Quem sabe, sabe, e já reconheceu de cara o título aí em cima: é um poema de Dylan Thomas.
Eu, a propósito, não sabia.
Fui conhecer o poema após ter visto, com considerável atraso, Solaris, de Steven Soderbergh.
Lá pras tantas o personagem interpretado por George Clooney – (pequena pausa para as mocinhas e não tão mocinhas suspirarem … … … … … … … … … … … … … … … … … … … … … … … … … … … … … … … … … … … … … … … … … … … … … … … … … … … … … … … … … … … … … … … … … … … … Pronto. Acho que já deu, né?).
Então, lá pras tantas o personagem interpretado pelo rapaz dos suspiros se encontra com aquela que seria sua futura mulher. No filme, claro (a atriz Natascha McElhone, bonitinha que só ela).
Já tinham se visto antes, no metrô, e trocado olhares risonhos e sorrisos olhos-nos-olhos – enfim, tudo aquilo que antigamente se podia resumir numa única palavra: flirt, instituição tão secular quanto o trottoir, o boudoir e o penhoir.
Conversam de cá, conversam de lá, ele diz algo sobre conter os impulsos, ela questiona se ele é sempre assim, tão contido, ele diz que não, ela sugere a poesia, pra quebrar o gelo, pra não interromperem a conversa – o flirt, pois – que nem conversa engrenada ainda é. Ele, então, cita:
E a morte perderá o seu domínio.
“Hum, Dylan”, reconhece ela de cara, que além de bonita gosta de poesia. “Não é bem um poema sobre a felicidade”, diz.
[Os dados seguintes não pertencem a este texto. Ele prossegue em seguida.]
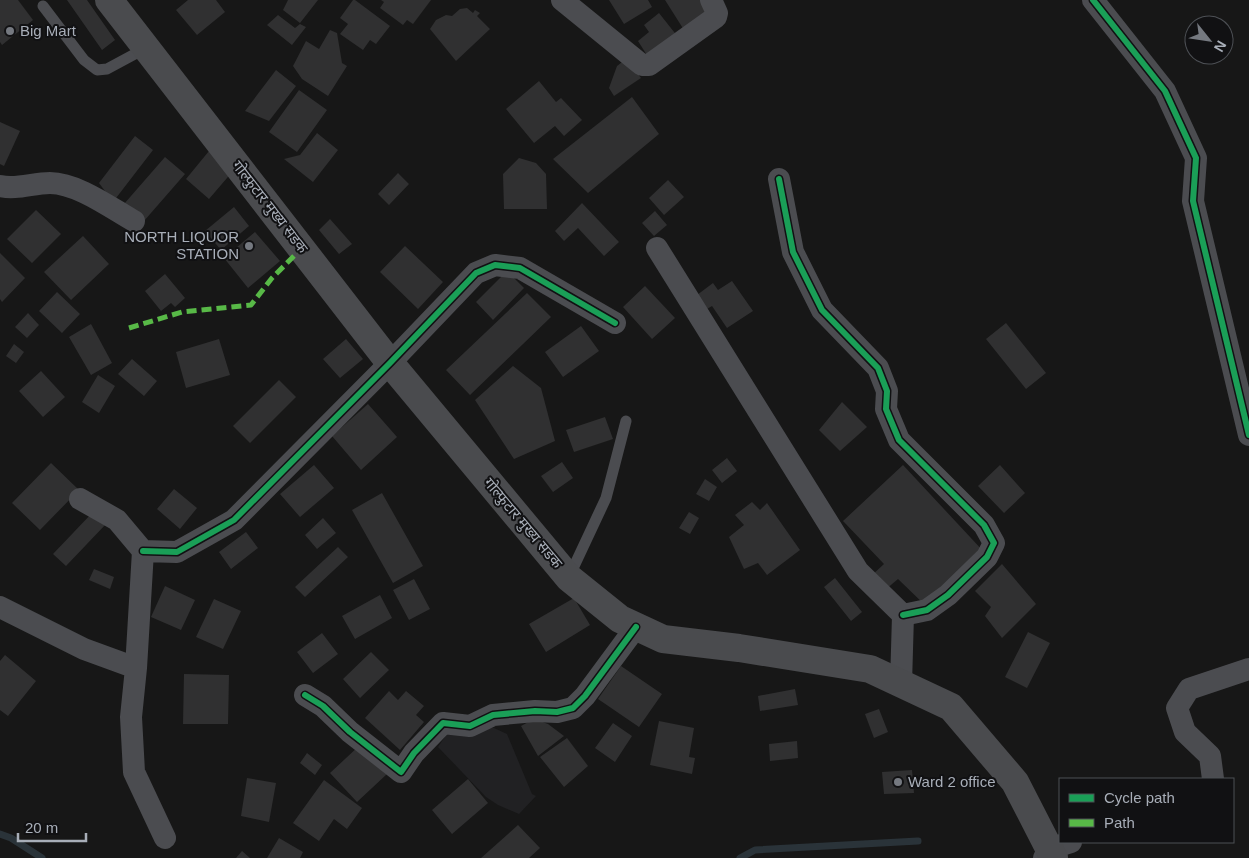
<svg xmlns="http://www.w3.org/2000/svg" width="1249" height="858" viewBox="0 0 1249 858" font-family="Arial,'Noto Sans Devanagari',sans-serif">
<rect width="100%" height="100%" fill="#171717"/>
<path fill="#212123" d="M455 722 494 728 507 734 532 794 536 796 519 814 498 805 486 797 438 747Z"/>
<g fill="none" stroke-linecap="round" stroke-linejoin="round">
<path stroke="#2a3339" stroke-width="7" d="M0 834 11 838 42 858
M740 858 755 850 918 841"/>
</g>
<path fill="#303031" d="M0 0H18L33 20 2 45 0 42Z
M67 0H87L115 40 102 50Z
M188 0H216L225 12 197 35 176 10Z
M288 0H318L300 23 283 10Z
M353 0H355L390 26 376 44 370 40 363 50 340 34 348 24 340 18Z
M381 0H431L413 24 407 20 403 25 380 8 384 2Z
M609 0H648L652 7 624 24Z
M665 0H701L710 13 684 30Z
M467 8 473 13 475 10 480 13 477 16 490 29 456 61 430 29 436 20 446 15 452 16 460 9Z
M659 13 678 37 650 60 638 41 649 32 644 25Z
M278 15 295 28 300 24 306 27 292 45 267 25Z
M330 30 337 33 342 63 347 66 328 96 302 79 293 66 306 41 319 49Z
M626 59 641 78 614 96 609 88 617 66Z
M276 70 296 86 269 121 245 111Z
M539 81 556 102 561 98 582 120 564 136 555 126 534 143 506 109Z
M299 90 327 110 297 152 269 132Z
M632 97 659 134 588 193 553 159Z
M0 122 20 131 4 166 0 164Z
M317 133 338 150 313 182 284 159 300 155Z
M135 136 153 150 113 202 99 183Z
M209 151 233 171 209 199 186 179Z
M165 157 185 174 144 221 124 204Z
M519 158 536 163 546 174 547 209H504L503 174Z
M398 173 409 184 389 205 378 194Z
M668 180 684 197 664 215 649 198Z
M582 203 619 242 604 256 578 228 564 241 555 231Z
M234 207 249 226 221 250 205 231Z
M36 210 61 234 32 263 7 239Z
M655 211 667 225 654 236 642 223Z
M330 219 352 244 339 254 319 230Z
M255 232 280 261 248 288 224 258Z
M83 236 109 264 71 300 44 272Z
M405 246 443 282 418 309 380 272Z
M0 253 25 278 2 302 0 299Z
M507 271 524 288 493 320 476 302Z
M165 274 185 298 175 307 171 303 161 311 145 291Z
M732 281 753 311 727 328 712 306 707 309 697 295 713 283 718 290Z
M645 286 675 318 652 339 623 307Z
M57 292 80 314 62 333 39 311Z
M527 293 551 317 470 395 446 370Z
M28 313 39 325 27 338 15 327Z
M1006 323 1046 373 1026 389 986 339Z
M91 324 112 363 91 375 69 337Z
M581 326 599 351 563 377 545 352Z
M219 339 230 375 186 388 176 352Z
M346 339 363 359 340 378 323 359Z
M14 344 24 352 16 363 6 356Z
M132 359 157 381 144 396 118 374Z
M513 366 541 388 555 441 514 459 475 400Z
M41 371 65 397 43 417 19 391Z
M98 375 115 386 99 413 82 402Z
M279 380 296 397 250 443 233 426Z
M842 402 867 427 840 451 819 430Z
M368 404 397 437 361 470 332 436Z
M605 417 613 439 574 452 566 430Z
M727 458 737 471 722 483 712 470Z
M562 462 573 478 553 492 541 476Z
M51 463 79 490 40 530 12 503Z
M314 465 334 488 300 517 280 494Z
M903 465 984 552 927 607 898 579 885 590 871 576 884 564 843 521Z
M1000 465 1025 493 1004 513 978 486Z
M705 479 717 487 709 501 696 494Z
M174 489 197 508 180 529 157 509Z
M382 493 423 566 393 583 352 510Z
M752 502 760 510 767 503 800 550 767 575 758 563 744 569 729 537 744 525 735 515Z
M93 512 106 524 66 566 53 554Z
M689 512 699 518 690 534 679 528Z
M323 518 336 533 317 549 305 535Z
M246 532 258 548 231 569 219 552Z
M338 547 348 557 305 597 295 587Z
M1002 564 1036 604 1002 638 985 616 991 607 975 591Z
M94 569 114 577 110 589 89 580Z
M835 578 862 612 851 621 824 587Z
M414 579 430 609 409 620 393 590Z
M165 586 195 600 181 630 151 617Z
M380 595 392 618 355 639 342 616Z
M574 598 590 625 546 652 529 624Z
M214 599 241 611 223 649 196 637Z
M1028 632 1050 643 1027 688 1005 677Z
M322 633 338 654 313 673 297 652Z
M371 652 389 670 360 698 343 679Z
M5 655 36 681 8 716 0 710V661Z
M621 666 662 694 639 727 598 699Z
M184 674 229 675 228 724H183Z
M795 689 798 705 760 711 758 696Z
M389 691 398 700 406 691 424 706 416 715 424 722 400 750 365 718Z
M879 709 888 732 874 738 865 714Z
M534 719 548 724 564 736 538 756 521 726Z
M659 721 694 728 689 757 695 758 692 774 650 765Z
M613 723 632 736 615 762 595 748Z
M567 738 588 766 564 787 540 757Z
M797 741 798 758 770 761 769 744Z
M360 745 387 774 357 802 330 773Z
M307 753 322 765 315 775 300 763Z
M912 770 914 793 884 794 882 772Z
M247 778 276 783 269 822 241 816Z
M468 779 488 803 452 834 432 810Z
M324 780 362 808 347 829 334 819 319 841 293 823Z
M518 825 540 848 529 858H481Z
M279 838 303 852 300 858H267Z
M242 851 250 858H236Z"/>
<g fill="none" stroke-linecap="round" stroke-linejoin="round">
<path stroke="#4b4c50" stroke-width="11" d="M43 6 84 60 97 70 107 69 146 48
M569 577 606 498 626 421"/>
<path stroke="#4b4c50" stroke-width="22" d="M562 0 637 61 642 65H649L716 17 717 13 711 0
M1093 0 1165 91 1196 158 1193 201 1249 435
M779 179 793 252 822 310 878 368 887 391 886 409 899 440 984 525 994 543 987 557 948 595 927 610 903 615
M0 186C16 190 33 183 50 183 77 183 111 208 134 221
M657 248 858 571 903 615 901 684
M80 499 117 520 143 551 136 668 131 717 134 772 165 838
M143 551 177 552 234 520 390 363 476 273 495 265 520 268 615 323
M0 607 84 649 136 668
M305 695 323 706 350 732 401 772 414 753 443 723 470 726 493 715 535 711 557 712 573 708 585 696 636 627
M1213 779 1210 756 1185 732 1177 708 1189 689 1249 669
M1044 858 1049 849 1071 842"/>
<path stroke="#4a4b4e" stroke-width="28" d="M109 0 390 363 569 578 620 619 663 639 739 648 870 669 951 707 1015 782 1054 858"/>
<path stroke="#58b947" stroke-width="5" stroke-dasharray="10 5" stroke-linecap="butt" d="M129 328 182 312 251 305 272 278 302 248"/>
<g stroke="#111113" stroke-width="9">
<path id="cycleway" d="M1093 0 1165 91 1196 158 1193 201 1249 435
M779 179 793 252 822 310 878 368 887 391 886 409 899 440 984 525 994 543 987 557 948 595 927 610 903 615
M143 551 177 552 234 520 390 363 476 273 495 265 520 268 615 323
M305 695 323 706 350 732 401 772 414 753 443 723 470 726 493 715 535 711 557 712 573 708 585 696 636 627"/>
</g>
<use href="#cycleway" stroke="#1a9f57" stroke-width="6"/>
</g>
<g fill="#757980" stroke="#111113" stroke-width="2">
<circle cx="10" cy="31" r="5"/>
<circle cx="249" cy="246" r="5"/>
<circle cx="898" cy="782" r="5"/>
</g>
<g text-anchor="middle" stroke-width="4" stroke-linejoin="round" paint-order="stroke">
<g font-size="15" fill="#a8aeb8" stroke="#111113" text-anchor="start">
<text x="20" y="36">Big Mart</text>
<text x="239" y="242" text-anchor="end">NORTH LIQUOR<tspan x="239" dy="17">STATION</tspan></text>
<text x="908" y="787">Ward 2 office</text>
</g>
<g font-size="15" fill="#a8aeb8" stroke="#111113">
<text transform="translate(270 207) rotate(52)" y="5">गोल्फुटार मुख्य सडक</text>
<text transform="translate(523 523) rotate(50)" y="5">गोल्फुटार मुख्य सडक</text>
</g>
</g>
<rect x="1059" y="778" width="175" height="65" fill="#111113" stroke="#4d5055"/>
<rect x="1069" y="794" width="25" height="8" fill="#1a9f57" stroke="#4d5055"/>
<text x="1104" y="803" font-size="15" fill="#a8aeb8">Cycle path</text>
<rect x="1069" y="819" width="25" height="8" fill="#58b947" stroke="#4d5055"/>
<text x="1104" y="828" font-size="15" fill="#a8aeb8">Path</text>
<g transform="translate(1209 40) rotate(120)"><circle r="24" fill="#111113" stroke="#4d5055"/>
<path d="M0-4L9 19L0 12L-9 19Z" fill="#757980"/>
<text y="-8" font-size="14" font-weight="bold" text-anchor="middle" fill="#a8aeb8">N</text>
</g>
<path d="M18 833v8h68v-8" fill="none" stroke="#a8aeb8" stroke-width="2.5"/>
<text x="25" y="833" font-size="15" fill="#a8aeb8" stroke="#111113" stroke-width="4" paint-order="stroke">20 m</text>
</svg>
– Bem, nem você parecia tão feliz quando nos vimos no metrô.
– Eu não estava.
– E hoje à noite?
– É cedo ainda.
Maravilhoso diálogo enquanto aberto e pleno de possibilidades promissoras.
Enfim, o resto da história não é importante neste instante, aqui, agora, deixemos os amantes e seu amor sossegados, e aproveitemos para ler ou reler Dylan, que não é Bob mas Thomas, na tradução de Fernando Guimarães:
E a morte perderá o seu domínio.
Nus, os homens mortos irão confundir-se
com o homem no vento e na lua do poente;
quando, descarnados e limpos, desaparecerem os ossos
hão-de nos seus braços e pés brilhar as estrelas.
Mesmo que se tornem loucos permanecerá o espírito lúcido;
mesmo que sejam submersos pelo mar, eles hão-de ressurgir;
mesmo que os amantes se percam, continuará o amor;
e a morte perderá o seu domínio.
E a morte perderá o seu domínio.
Aqueles que há muito repousam sobre as ondas do mar
não morrerão com a chegada do vento;
ainda que, na roda da tortura, comecem
os tendões a ceder, jamais se partirão;
entre as suas mãos será destruída a fé
e, como unicórnios, virá atravessá-los o sofrimento;
embora sejam divididos eles manterão a sua unidade;
e a morte perderá o seu domínio.
E a morte perderá o seu domínio.
Não hão-de gritar mais as gaivotas aos seus ouvidos
nem as vagas romper tumultuosamente nas praias;
onde se abriu uma flor não poderá nenhuma flor
erguer a sua corola em direção à força das chuvas;
ainda que estejam mortas e loucas, hão-de descer
como pregos as suas cabeças pelas margaridas;
é no sol que irrompem até que o sol se extinga,
e a morte perderá o seu domínio.
*
Mas, não resisto ao impulso de repetir outro diálogo, entre um homem e uma mulher e o passado dos dois, Johnny Guitar (Sterling Hayden) e Vienna (Joan Crawford), no clássico de Nicholas Ray:
– Quantos homens você esqueceu?
– Tantos quantas mulheres você ainda lembra.
– Não vá embora.
– Eu não me mexi.
– Me diga alguma coisa boa.
– Claro, o que você gostaria de ouvir?
– Mentiras. Me diga que todos esses anos você me esperou. Me diga.
– Todos esses anos esperei você.
– Me diga que você morreria se eu não voltasse.
– Eu morreria se você não voltasse.
– Me diga que você ainda me ama como eu amo você.
– Eu ainda amo você como você me ama.
– Obrigado. Muito obrigado.

Dylab Thomas é citado também por Sean Pean em o Peso da Água. Muito bom filme.